The recent slide in technology and biotechnology companies has proved that value stocks are once again in vogue. There has been a discernable market movement from value stocks towards growth choices.

Value stocks provide returns which are rarely in excess of the overall market. However, they are lucrative choices given their attractive choices and low price to earnings ratios. The idea behind such purchases is that if they are valued below a major market index such as the S&P 500, they may provide returns in excess of the market over time.

The preference of investors for value stocks has reduced the extent of the sell-off in broader markets. Recently, Morgan Stanley has said that a movement in favor of value stocks is historically followed by an extended phase where value stocks remain a preferred choice.

Energy Stocks in Focus

This is why energy stocks are particularly relevant at this moment. The energy sector has a price to earnings ratio of 14.2 which is much lower than the S&P’s figure of 17.8. This bears out the view that in an environment where investors choose value stocks, energy could remain in focus.

As of last week, 14 energy companies had released earnings numbers. 11 of these stocks have beaten estimates. Such a large proportion easily makes energy first among sectors where 10 or more companies have reported.

In addition, the energy sector continues to remain well ahead of the S&P 500 as a whole.
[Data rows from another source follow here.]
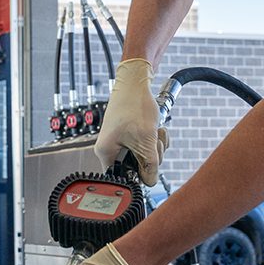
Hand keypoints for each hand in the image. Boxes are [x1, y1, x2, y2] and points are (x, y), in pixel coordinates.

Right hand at [94, 58, 168, 184]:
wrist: (136, 82)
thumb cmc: (135, 105)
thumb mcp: (147, 140)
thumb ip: (150, 165)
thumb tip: (150, 182)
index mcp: (106, 153)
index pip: (121, 178)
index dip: (137, 176)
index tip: (148, 168)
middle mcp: (110, 149)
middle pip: (135, 167)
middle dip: (151, 156)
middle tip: (154, 141)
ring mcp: (119, 141)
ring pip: (143, 156)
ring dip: (155, 146)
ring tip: (156, 131)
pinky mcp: (128, 134)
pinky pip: (144, 146)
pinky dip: (154, 139)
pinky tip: (156, 128)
This is quite a turnaround given that energy had a lackluster 2013, a period when most sectors were making significant gains.

We now present three of the big names reporting this week, each of which also have a good Zacks Rank and impressive price to earnings ratios.

ExxonMobil Corporation

ExxonMobil is the world’s largest publicly traded oil company, engaged in oil and natural gas exploration and production, petroleum products refining and marketing, chemicals manufacture, and other energy-related businesses. Approximately 83% of Exxon’s earnings come from its operations outside the U.S.
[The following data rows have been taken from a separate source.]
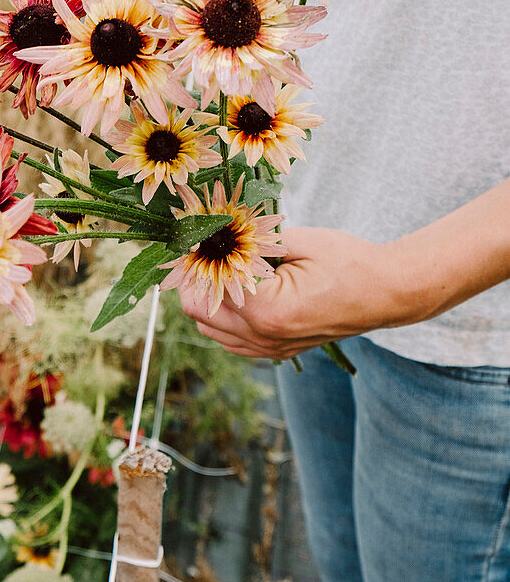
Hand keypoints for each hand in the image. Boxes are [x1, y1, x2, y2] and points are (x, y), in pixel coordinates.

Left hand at [179, 227, 412, 359]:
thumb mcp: (299, 241)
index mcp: (267, 310)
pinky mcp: (277, 351)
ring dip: (205, 297)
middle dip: (193, 276)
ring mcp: (271, 349)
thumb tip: (212, 233)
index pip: (207, 283)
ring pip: (209, 328)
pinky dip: (222, 316)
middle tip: (202, 246)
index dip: (198, 253)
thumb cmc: (349, 262)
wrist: (387, 294)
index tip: (196, 231)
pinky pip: (231, 340)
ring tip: (219, 264)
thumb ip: (251, 241)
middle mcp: (264, 337)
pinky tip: (237, 288)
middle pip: (197, 310)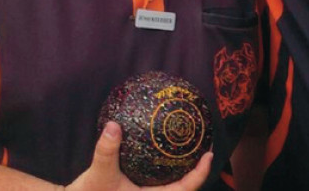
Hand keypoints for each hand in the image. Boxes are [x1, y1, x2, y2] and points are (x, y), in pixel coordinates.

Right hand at [65, 122, 213, 190]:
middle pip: (184, 189)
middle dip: (197, 172)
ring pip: (172, 187)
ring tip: (191, 149)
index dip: (200, 174)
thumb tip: (114, 126)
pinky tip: (165, 154)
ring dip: (183, 172)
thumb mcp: (99, 174)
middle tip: (206, 148)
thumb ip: (107, 151)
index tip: (209, 155)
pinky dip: (167, 170)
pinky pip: (160, 183)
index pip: (185, 190)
The company divides its operations into three segments: Upstream, Downstream, and Chemicals. ExxonMobil holds a Zacks Rank #3 (Hold). The stock’s forward price-to-earnings ratio (P/E) for the current financial year (F1) is 13.33.

Chevron Corporation

Chevron is one of the biggest oil and gas companies in the world, based on proved reserves. It is engaged in oil and gas exploration and production, refining and marketing of petroleum products, manufacturing of chemicals, and other energy-related businesses.

Chevron, in its present form, resulted from the 2001 merger between Texaco and Chevron Corporation. In August 2005, the company acquired Unocal for $18.4 billion. Currently the company holds a Zacks Rank #3 (Hold). It has a P/E (F1) of 11.55.


ConocoPhillips is a major global exploration and production company with operations and activities in 30 countries that include the U.S., Canada, UK/Norway, China, Australia, offshore Timor-Leste, Indonesia, Libya, Nigeria, Algeria, Russia and Qatar.

As of the end of 2013, the company had estimated proved reserves of 8.9 billion oil-equivalent barrels (BOE) as compared with 8.6 billion BOE at the end of 2012. The company added 1.1 billion BOE of proved organic reserves in 2013, representing a reserve replacement ratio of 179%. Apart from a Zacks Rank #3 (Hold), ConocoPhillips has a P/E (F1) of 12.29.

The recent turnaround in favor of value stocks means that these oil major choices may ultimately see favorable price movements as well. This is why these stocks would be good choices for your portfolio.